At the recently concluded Invest Malaysia 2011 conference in the Capital, the Malaysian government wooed investors from the UAE in particular and the GCC region in general to invest in halal cosmetics and halal food ?products.

Talking to Khaleej Times on sidelines of the conference on Sunday, Datuk Norah Tun Abd Rahman Ya’kub, Member of Parliament in Malaysia said, “Now, Muslims countries have economics and capabilities for their own solutions. We should put our resources together and start looking at halal food production.”

Most of the cosmetics available in the market have meat-based gelatine. The technology had come from the West, not from any Muslim country. So, all these years we have been compromising by ourselves and utilising them, ?Norah said.

Gelatine application is very broad, it can be for food base for jelly for making cakes, biscuits, sweets and ice cream. They also are used for soft jell in capsules, and contact lenses and camera film as well. Malaysia’s expertise in halal guidelines and halal certification is recognised worldwide due to its stringent criteria.
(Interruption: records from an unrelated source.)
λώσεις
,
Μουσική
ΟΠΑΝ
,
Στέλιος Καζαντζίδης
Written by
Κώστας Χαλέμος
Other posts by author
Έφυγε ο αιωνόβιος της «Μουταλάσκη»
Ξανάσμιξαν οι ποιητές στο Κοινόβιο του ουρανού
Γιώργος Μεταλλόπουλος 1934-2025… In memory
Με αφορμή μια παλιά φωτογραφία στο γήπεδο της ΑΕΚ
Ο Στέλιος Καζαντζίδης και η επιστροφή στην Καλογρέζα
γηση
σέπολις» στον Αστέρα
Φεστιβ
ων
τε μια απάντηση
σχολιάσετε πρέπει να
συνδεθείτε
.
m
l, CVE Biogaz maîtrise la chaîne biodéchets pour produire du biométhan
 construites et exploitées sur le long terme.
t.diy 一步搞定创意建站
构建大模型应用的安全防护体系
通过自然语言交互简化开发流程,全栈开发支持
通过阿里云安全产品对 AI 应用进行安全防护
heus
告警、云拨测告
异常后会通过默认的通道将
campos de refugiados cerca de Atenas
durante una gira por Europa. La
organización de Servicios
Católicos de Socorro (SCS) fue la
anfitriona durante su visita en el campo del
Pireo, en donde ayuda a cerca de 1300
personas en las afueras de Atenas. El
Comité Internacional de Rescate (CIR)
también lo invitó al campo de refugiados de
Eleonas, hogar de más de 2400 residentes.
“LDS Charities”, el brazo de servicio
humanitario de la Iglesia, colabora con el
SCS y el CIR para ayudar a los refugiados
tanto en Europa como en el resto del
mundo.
But there is a serious need to address the dearth of research on analytical techniques to verify the status of halal products, she emphasised.

According to Norah, the gelatines from Malaysia are sourced from vegetable or fish-base like skull, skin and bones of fish, which can be converted to collagen and from collagen to gelatine. All cosmetics have collagen. When you talk about collagen, the cheapest collagen comes from meat. The females use it without realising that the collagen is meat-based collagen, she said.The percentage of halal products in Malaysia is still very low. Lots of Malaysian companies invite companies to come in from anywhere around the world to look into halal cosmetics, Norah said.

“Now we are trying to invite people to invest. Because of tropical weather and plenty of water resources, Malaysia is ideal for collagen production. Malaysia is looking for replacing certain range of cosmetics ingredients and we invite people to look into those ingredients,” she said.

Malaysia has been very supportive for halal herb products and they have put lots of infrastructure in place work. This year this investment would touch around $600,000 million.

She said the most important thing is that the certification should come from a Muslim country, so that no one could doubt about the product. If a non-Muslim country comes out with such certification, people would doubt.

Just by changing ingredients and to make sure it’s halal is very important. Because today nobody bothers about it, Norah said.